If you will be using tape for better print adhesion, you should apply the tape to the plate. Next take a piece of regular paper and place it on the plate. Raise the nozzle a few millimeters in the Z direction and then position it over the centre of the plate. The interface on my printer does not allow you to easily home just the Z axis, so I connect it up to a computer running Pronterface that can home each axis independently. Home (or zero) the Z axis and then adjust the stop switch position such that you can feel the nozzle dragging on the paper when you move it without grabbing it.
Once you have the nozzle height set over the middle (and assuming you have an adjustable plate), you can then raise the nozzle and position it towards the four corners of the plate, I generally position it about 40mm away from each edge of the print area.

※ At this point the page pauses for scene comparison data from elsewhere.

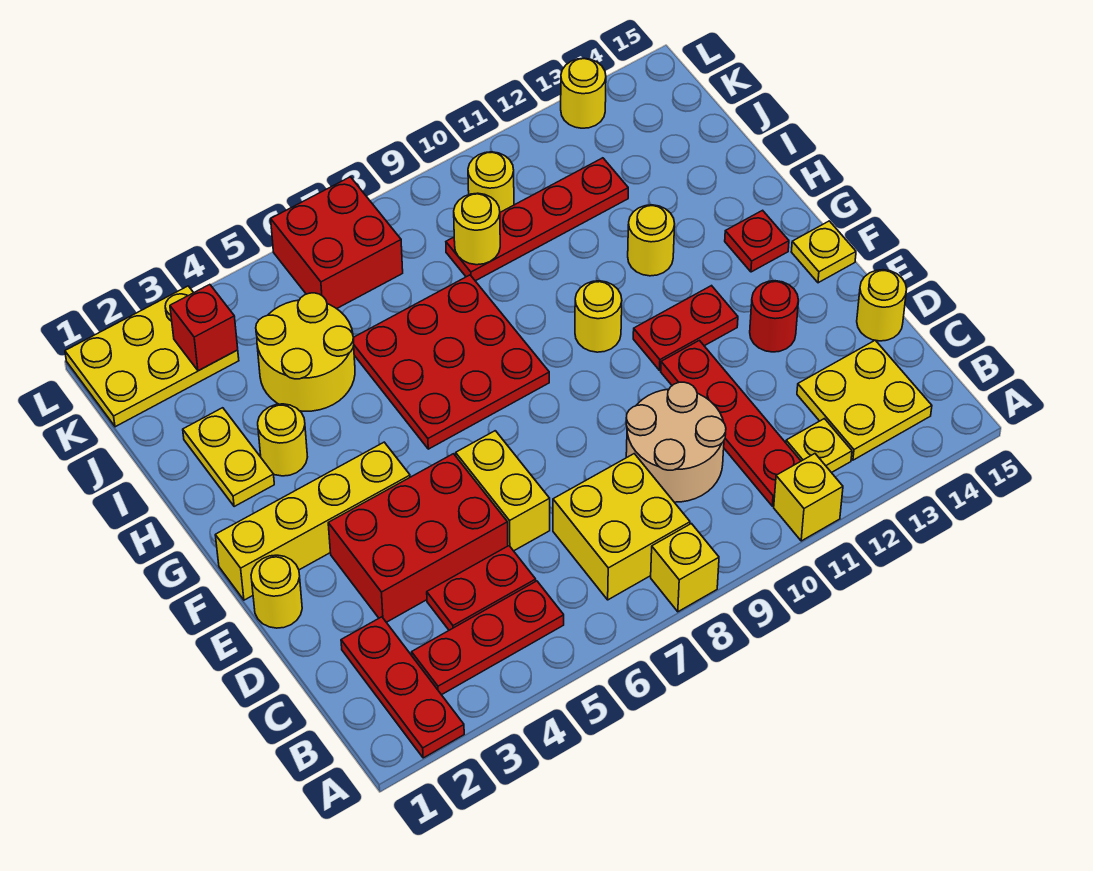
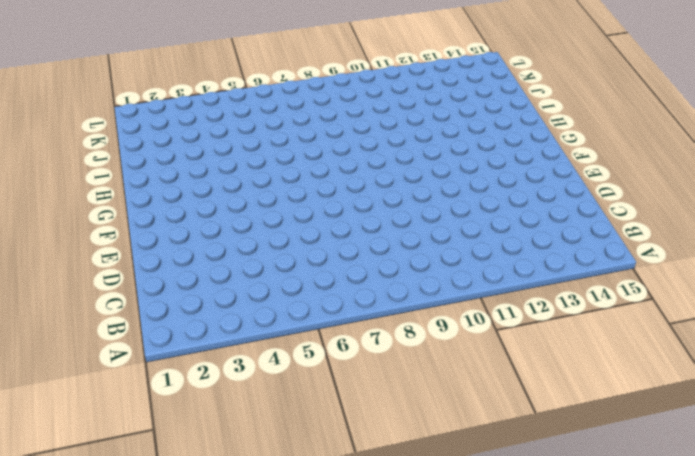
none -> red 1x3 plate [341,617,464,758]
none -> yellow 1x1 brick [651,524,719,612]
none -> yellow 1x1 brick [774,454,843,541]
none -> red 1x3 plate [412,581,564,695]

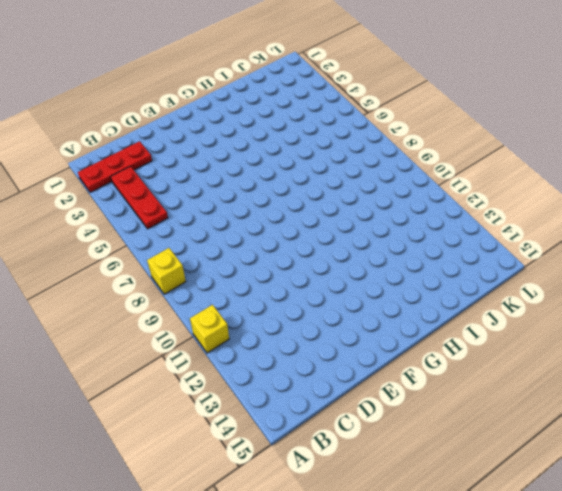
none -> yellow 2x2 brick [553,454,690,600]
none -> red 1x4 plate [661,340,801,506]
none -> yellow 1x1 plate [786,419,852,473]
none -> yellow 2x2 plate [797,340,932,460]

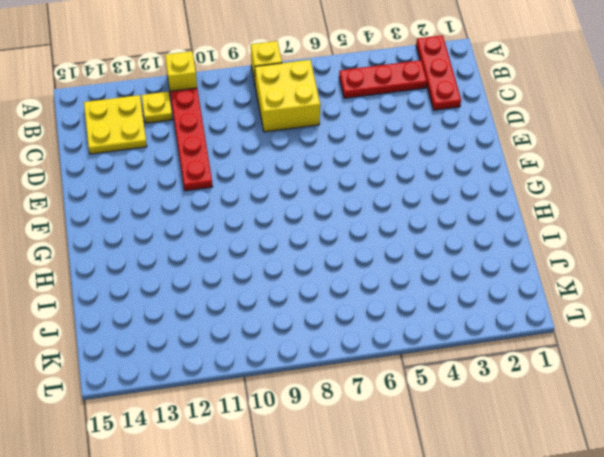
none -> red 1x2 plate [427,546,536,630]
none -> tan 2x2 round brick [626,382,726,502]
none -> red 2x3 brick [328,454,508,622]
none -> yellow 1x2 brick [456,431,550,551]

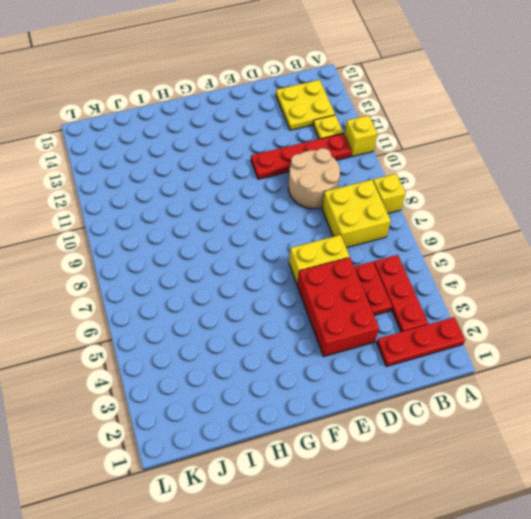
none -> yellow 1x1 round brick [857,270,907,341]
none -> yellow 1x1 round brick [251,555,302,628]
none -> red 1x1 round brick [750,281,798,352]
none -> yellow 1x4 brick [215,442,410,600]

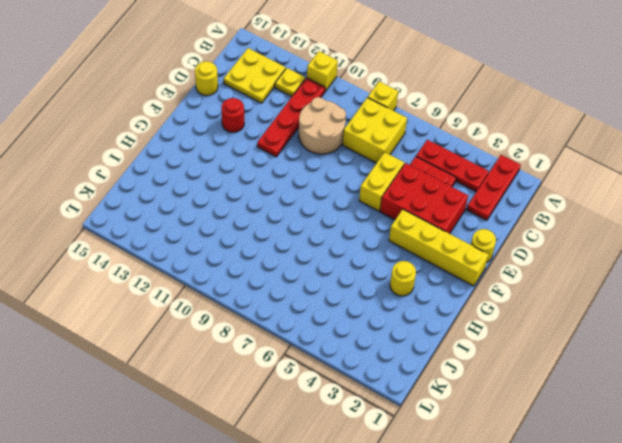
none -> red 1x2 plate [633,286,738,370]
none -> yellow 1x1 plate [791,221,856,283]
none -> red 3x3 plate [353,275,549,449]
none -> yellow 1x1 round brick [575,281,622,352]

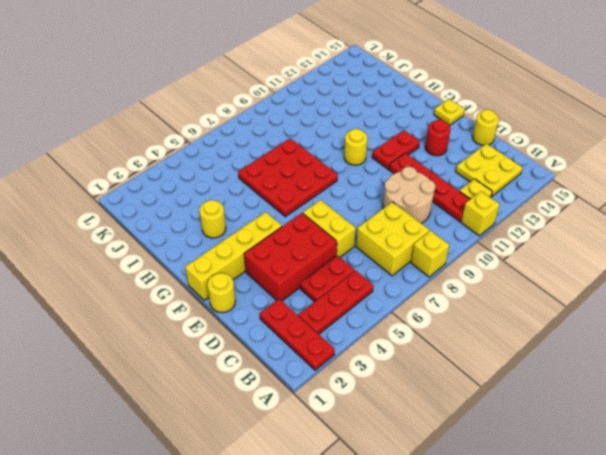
none -> red 1x1 plate [725,210,789,272]
none -> yellow 1x2 plate [183,408,274,507]
none -> yellow 1x1 round brick [628,205,675,276]
none -> yellow 2x2 round brick [256,293,355,411]

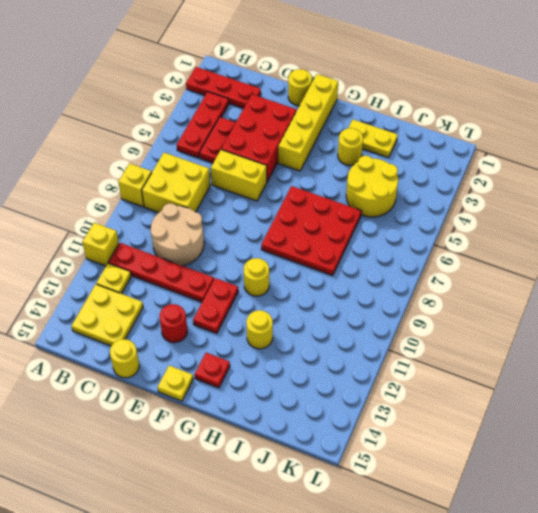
none -> red 1x4 plate [446,158,628,281]
none -> yellow 2x3 plate [65,286,239,427]
none -> red 2x2 brick [271,177,403,309]
none -> yellow 1x1 round brick [468,152,514,212]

Then home the z axis and adjust the screws in each corner of the plate to get it level. I found that if I wasn’t careful the adjustment would start to load and deform the carrier, in this case I would start again and then adjust two screws at a time to raise and lower the side of the plate rather than the corner. One thing to be aware of here is that the plate may not be totally flat; my plate for example has a bit of curvature such that the middle is slightly higher than each end in the y axis. It can take a bit of time but you just need to keep moving the nozzle and homing the z axis at a few positions on the plate until you have a uniform gap between the plate and the nozzle over the printer area that is as close as possible without grabbing the paper.

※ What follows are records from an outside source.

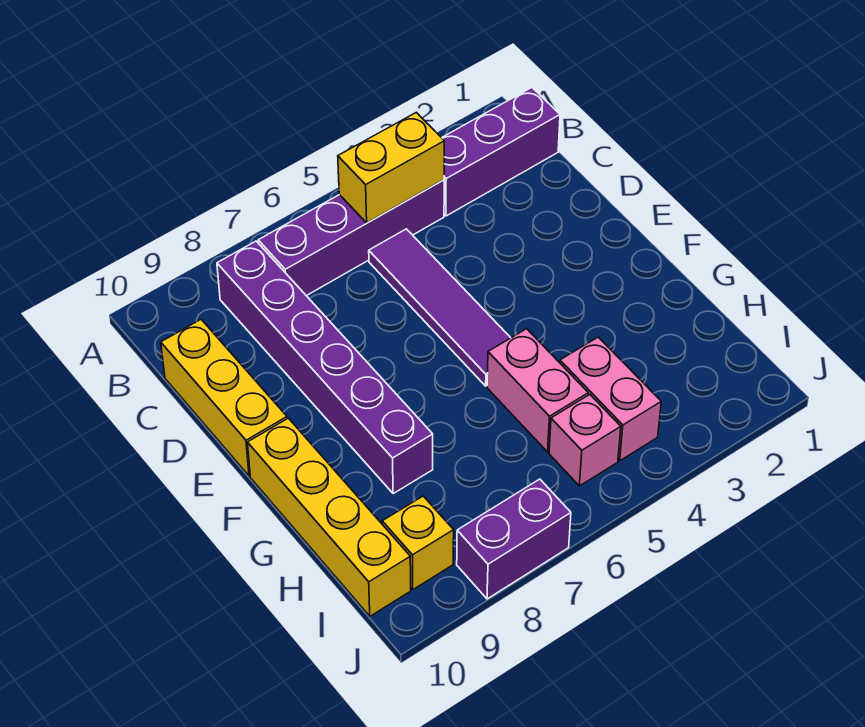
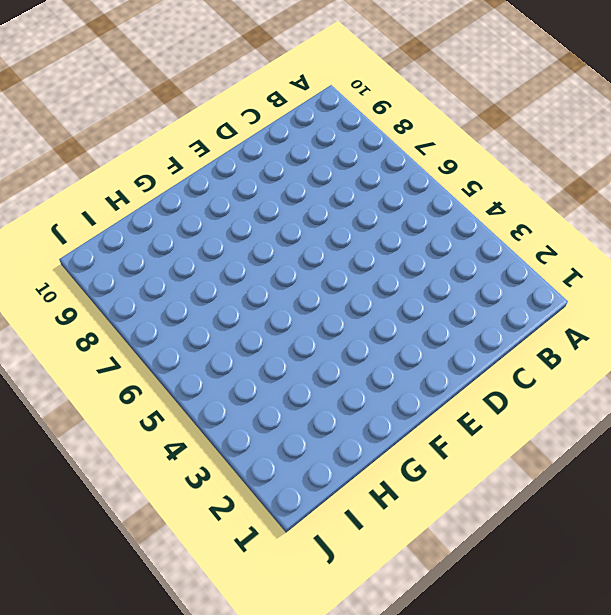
none -> purple 1x3 brick [442,88,560,216]
none -> purple 1x4 brick [258,180,444,296]
none -> purple 1x6 brick [217,241,433,493]

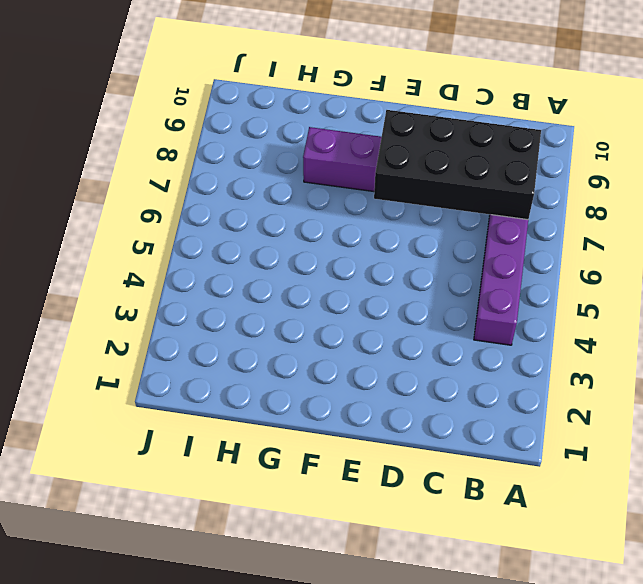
black 2x4 brick [374,110,541,220] -> none
none -> purple 1x3 brick [442,88,560,216]
none -> purple 1x4 tile [369,229,510,386]
none -> yellow 1x3 brick [161,320,287,476]

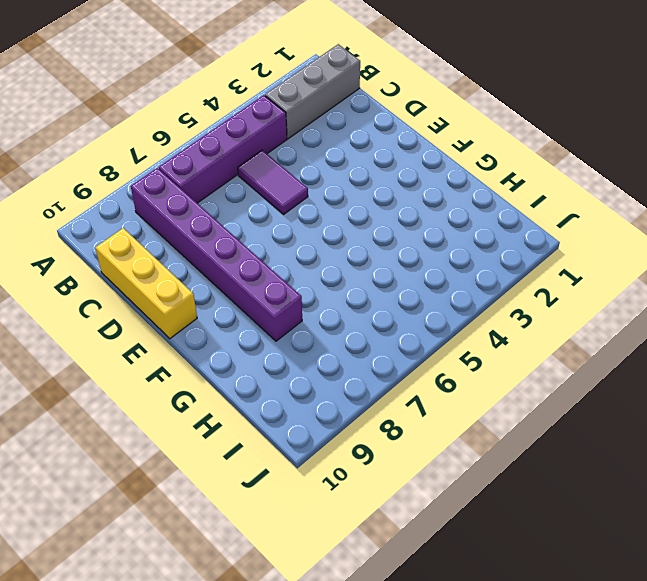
grey 1x3 brick [265,44,360,139] -> purple 1x3 brick [442,88,560,216]
purple 1x2 tile [238,150,308,214] -> purple 1x4 tile [369,229,510,386]
none -> yellow 1x4 brick [248,418,411,616]
none -> pink 1x2 brick [487,329,588,452]
none -> pink 1x2 brick [560,337,661,461]

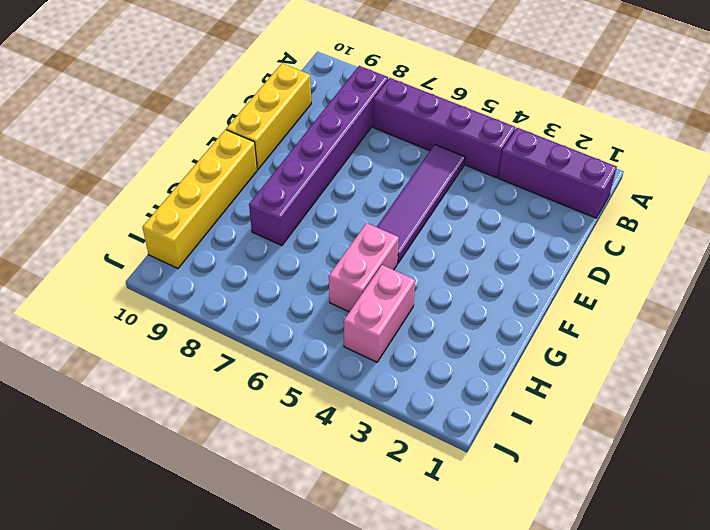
none -> pink 1x1 brick [549,395,621,486]
none -> yellow 1x1 brick [382,496,454,589]
none -> purple 1x2 brick [457,479,571,599]

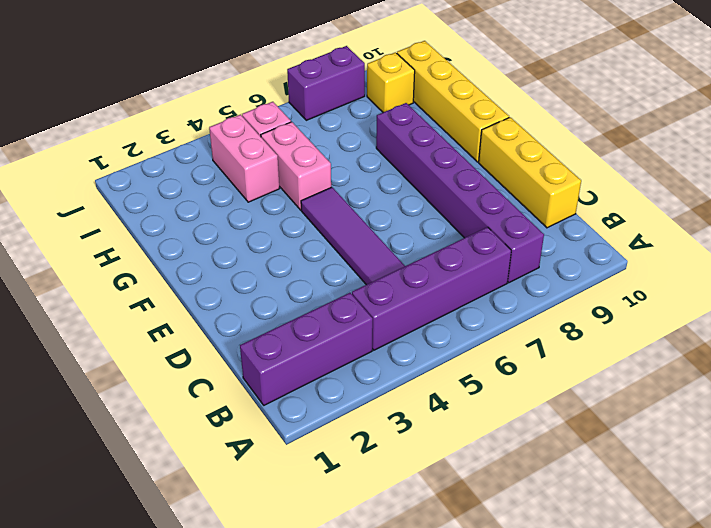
none -> yellow 1x2 brick [338,112,444,223]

It’s a good idea to check the nozzle height and plate level fairly regularly, some printers with built in plate leveling will do a check before each print but I feel this is a bit excessive and would have masked another problem I ran into – the wing nuts on the adjust screws coming loose. Since I had installed springs under each screw, I thought that would have loaded the wing nuts and stopped them from undoing due to vibration but I started noticing that I was often having to make small adjustments to the plate when starting a new print. Then as I was printing a cable clip that had a thin cross section, I noticed the wing nuts moving when the zig zag pattern of the infill was being printed. The plate was moving back and forth in small amounts and the nozzle was set a little high so that when the plate was adjusted to get the correct gap, there wasn’t a lot of load on the springs. To fix this I replaced the wing nuts with nylon lock nuts that hold great but are a bit of a bind to adjust.

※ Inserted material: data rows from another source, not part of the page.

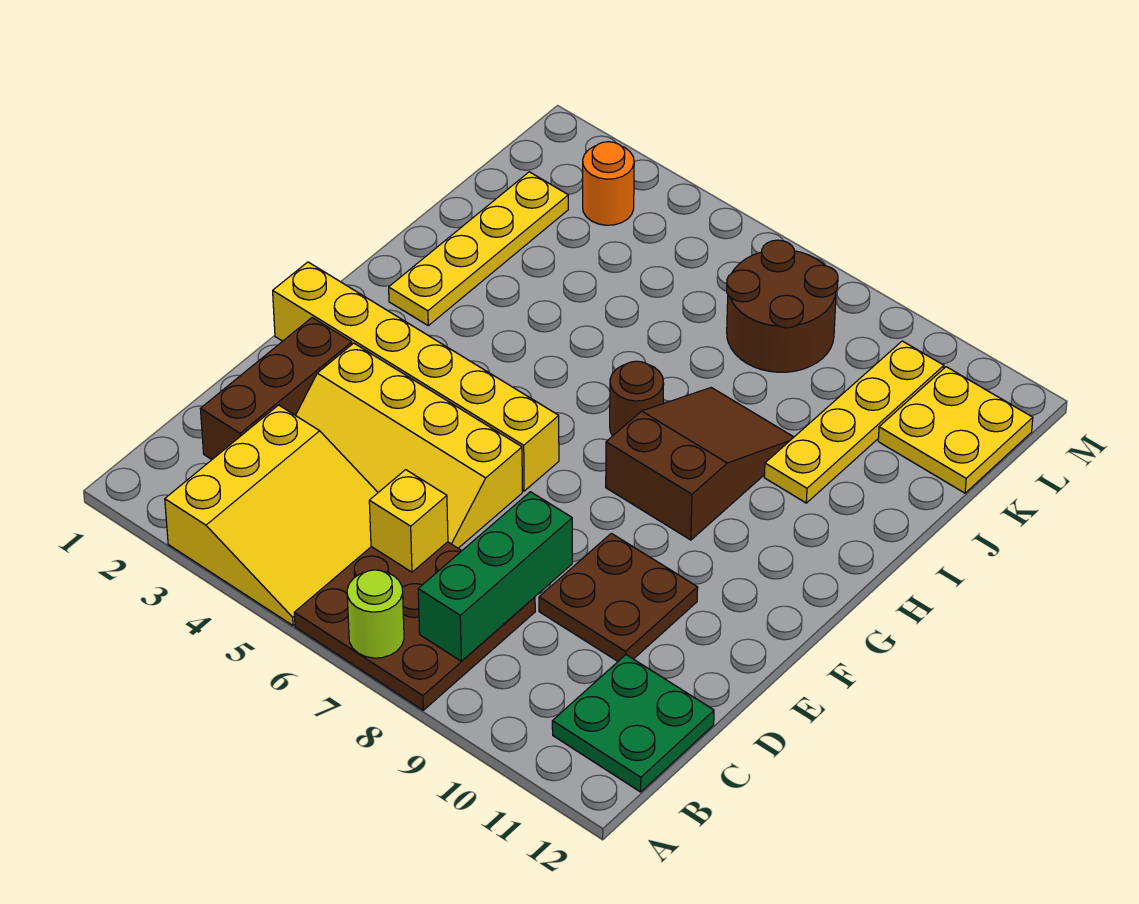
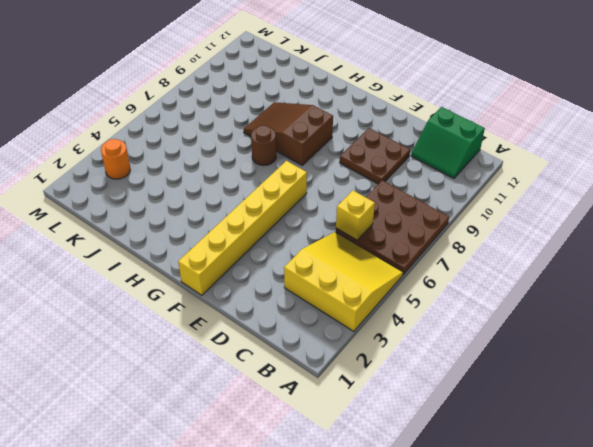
green 2x2 slope [411,107,485,179] -> green 2x2 plate [552,655,714,792]
none -> brown 1x3 brick [201,318,352,459]
none -> yellow 2x4 slope [296,343,522,548]
none -> yellow 1x4 plate [389,172,568,325]

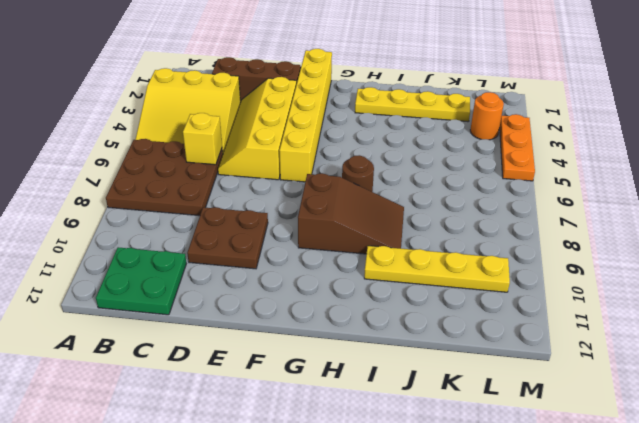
orange 1x3 plate [500,114,535,181] -> none
none -> brown 2x2 round brick [727,240,838,372]
none -> yellow 2x2 plate [878,367,1033,493]
none -> lime 1x1 round brick [347,570,404,658]

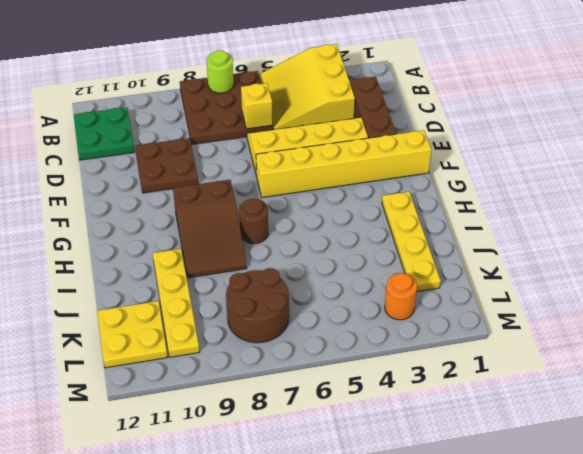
none -> green 1x3 brick [418,492,572,661]

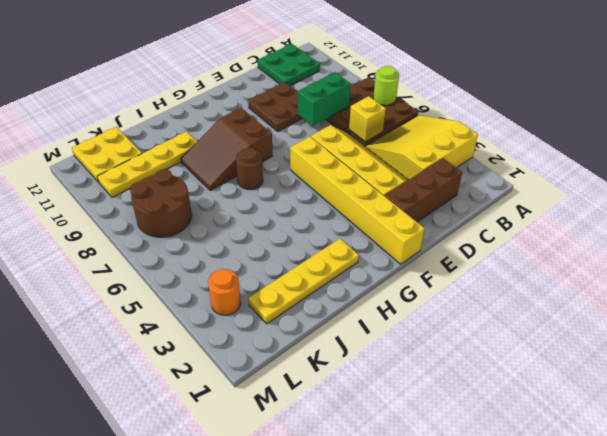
green 1x2 brick [298,72,351,126] -> green 1x3 brick [418,492,572,661]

With that fixed I carried on printing the cable clip but soon noticed that the plate had started to rattle and the vertical walls were not straight. It turned out that the vibration had also loosened the y belt holder attached to the bottom of the plate carrier. I decided to simply tighten these and if they came loose again I would apply some thread lock or more nylon nuts.
With the y belt holder secured, the belt was still quite loose so I found a model for a y belt tensioner and printed one. This worked a treat but I found that if the bolt that holds the bearing was tightened too much it would press the tensioner sides onto the bearing restricting the movement of the belt and making the stepper motor work harder than it needs to.